- WORK ORDER
Gather every line from the rows below that contains the string "FoodSuppl".

- DATA SUPPLIED
---*---

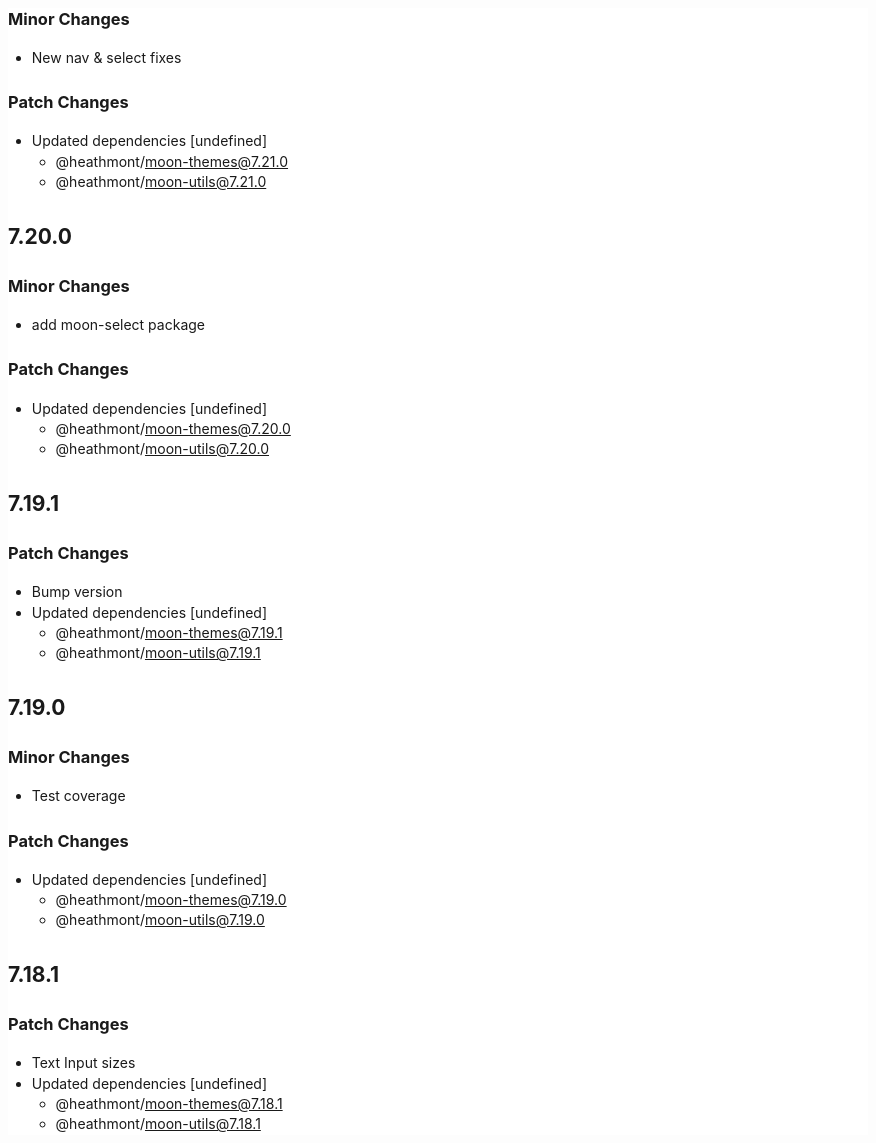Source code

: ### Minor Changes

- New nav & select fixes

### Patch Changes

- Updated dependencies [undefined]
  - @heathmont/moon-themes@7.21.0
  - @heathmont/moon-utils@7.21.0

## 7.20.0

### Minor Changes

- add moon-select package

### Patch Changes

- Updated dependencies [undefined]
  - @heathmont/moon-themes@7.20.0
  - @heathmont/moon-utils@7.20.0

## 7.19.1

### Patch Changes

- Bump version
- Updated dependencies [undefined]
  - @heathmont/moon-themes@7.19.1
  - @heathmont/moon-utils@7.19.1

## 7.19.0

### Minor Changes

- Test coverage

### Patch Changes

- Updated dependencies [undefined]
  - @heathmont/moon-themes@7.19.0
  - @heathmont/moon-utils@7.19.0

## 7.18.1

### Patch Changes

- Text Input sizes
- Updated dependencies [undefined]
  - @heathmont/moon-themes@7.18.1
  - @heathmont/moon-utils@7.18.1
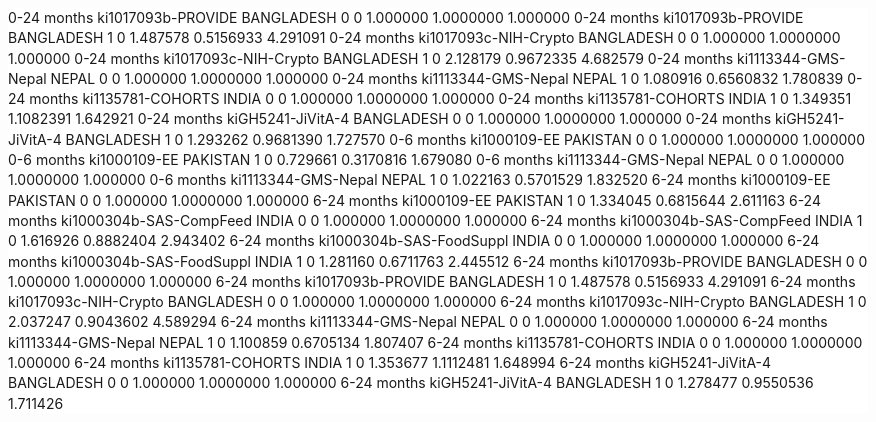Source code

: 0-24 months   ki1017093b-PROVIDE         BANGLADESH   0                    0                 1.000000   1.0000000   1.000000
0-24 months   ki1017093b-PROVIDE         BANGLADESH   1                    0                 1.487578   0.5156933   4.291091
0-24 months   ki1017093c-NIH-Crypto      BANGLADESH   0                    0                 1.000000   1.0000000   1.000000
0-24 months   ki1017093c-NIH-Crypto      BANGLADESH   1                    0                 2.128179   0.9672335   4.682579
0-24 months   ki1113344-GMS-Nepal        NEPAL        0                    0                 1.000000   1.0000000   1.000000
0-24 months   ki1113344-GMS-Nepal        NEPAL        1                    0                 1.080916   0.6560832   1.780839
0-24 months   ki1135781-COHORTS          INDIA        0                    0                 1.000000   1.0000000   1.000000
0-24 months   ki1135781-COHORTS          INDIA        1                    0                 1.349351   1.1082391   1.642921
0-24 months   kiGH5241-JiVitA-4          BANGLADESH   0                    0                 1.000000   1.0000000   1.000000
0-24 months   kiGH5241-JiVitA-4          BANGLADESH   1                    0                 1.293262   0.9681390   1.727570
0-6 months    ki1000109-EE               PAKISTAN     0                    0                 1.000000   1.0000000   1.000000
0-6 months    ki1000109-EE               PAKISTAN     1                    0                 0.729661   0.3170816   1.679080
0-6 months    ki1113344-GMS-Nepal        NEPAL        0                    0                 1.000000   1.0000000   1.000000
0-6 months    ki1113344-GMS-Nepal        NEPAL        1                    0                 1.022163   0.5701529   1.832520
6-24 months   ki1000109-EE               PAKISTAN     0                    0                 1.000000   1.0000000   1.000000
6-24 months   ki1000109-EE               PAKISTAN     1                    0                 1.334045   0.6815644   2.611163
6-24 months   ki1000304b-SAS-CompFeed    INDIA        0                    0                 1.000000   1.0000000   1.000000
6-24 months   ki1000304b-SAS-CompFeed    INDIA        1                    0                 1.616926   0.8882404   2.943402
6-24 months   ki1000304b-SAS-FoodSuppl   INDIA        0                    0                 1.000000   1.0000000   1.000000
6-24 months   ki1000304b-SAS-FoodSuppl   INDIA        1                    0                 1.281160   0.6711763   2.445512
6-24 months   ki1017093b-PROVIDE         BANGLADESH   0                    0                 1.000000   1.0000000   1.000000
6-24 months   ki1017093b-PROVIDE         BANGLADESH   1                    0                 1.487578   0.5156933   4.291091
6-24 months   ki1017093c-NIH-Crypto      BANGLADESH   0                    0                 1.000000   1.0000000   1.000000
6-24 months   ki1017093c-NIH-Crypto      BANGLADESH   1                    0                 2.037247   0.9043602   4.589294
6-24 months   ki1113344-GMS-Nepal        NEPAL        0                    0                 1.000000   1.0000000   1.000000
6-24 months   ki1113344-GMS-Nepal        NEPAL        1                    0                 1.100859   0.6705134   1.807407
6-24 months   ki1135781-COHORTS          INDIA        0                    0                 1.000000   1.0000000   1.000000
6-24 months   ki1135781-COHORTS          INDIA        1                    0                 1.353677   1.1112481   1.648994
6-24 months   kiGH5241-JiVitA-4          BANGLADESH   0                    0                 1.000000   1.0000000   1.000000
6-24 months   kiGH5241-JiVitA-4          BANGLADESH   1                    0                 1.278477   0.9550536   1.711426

---*---

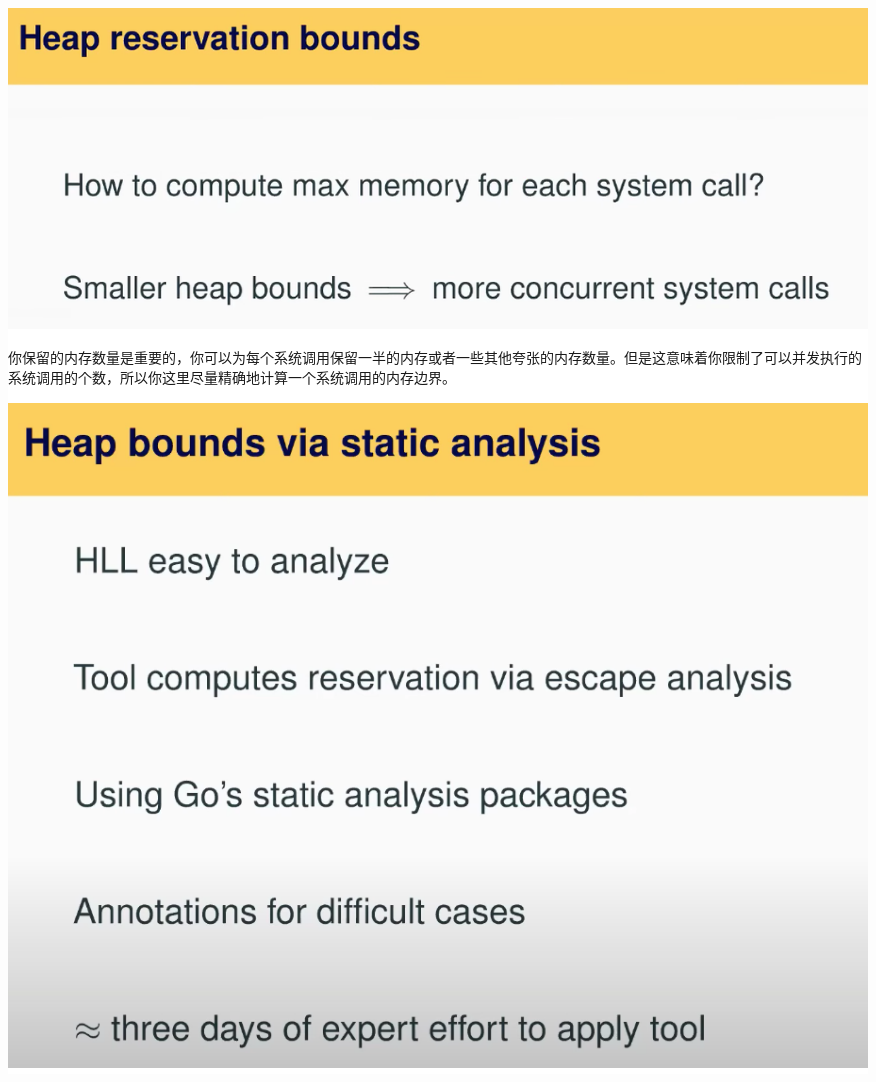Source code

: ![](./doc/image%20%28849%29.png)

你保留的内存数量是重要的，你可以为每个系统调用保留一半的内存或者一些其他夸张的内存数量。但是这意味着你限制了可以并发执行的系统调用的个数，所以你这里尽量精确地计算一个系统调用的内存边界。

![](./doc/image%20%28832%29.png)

---*---

- ANSWER FOR THE TASK
6-24 months   ki1000304b-SAS-FoodSuppl   INDIA        0                    0                 1.000000   1.0000000   1.000000
6-24 months   ki1000304b-SAS-FoodSuppl   INDIA        1                    0                 1.281160   0.6711763   2.445512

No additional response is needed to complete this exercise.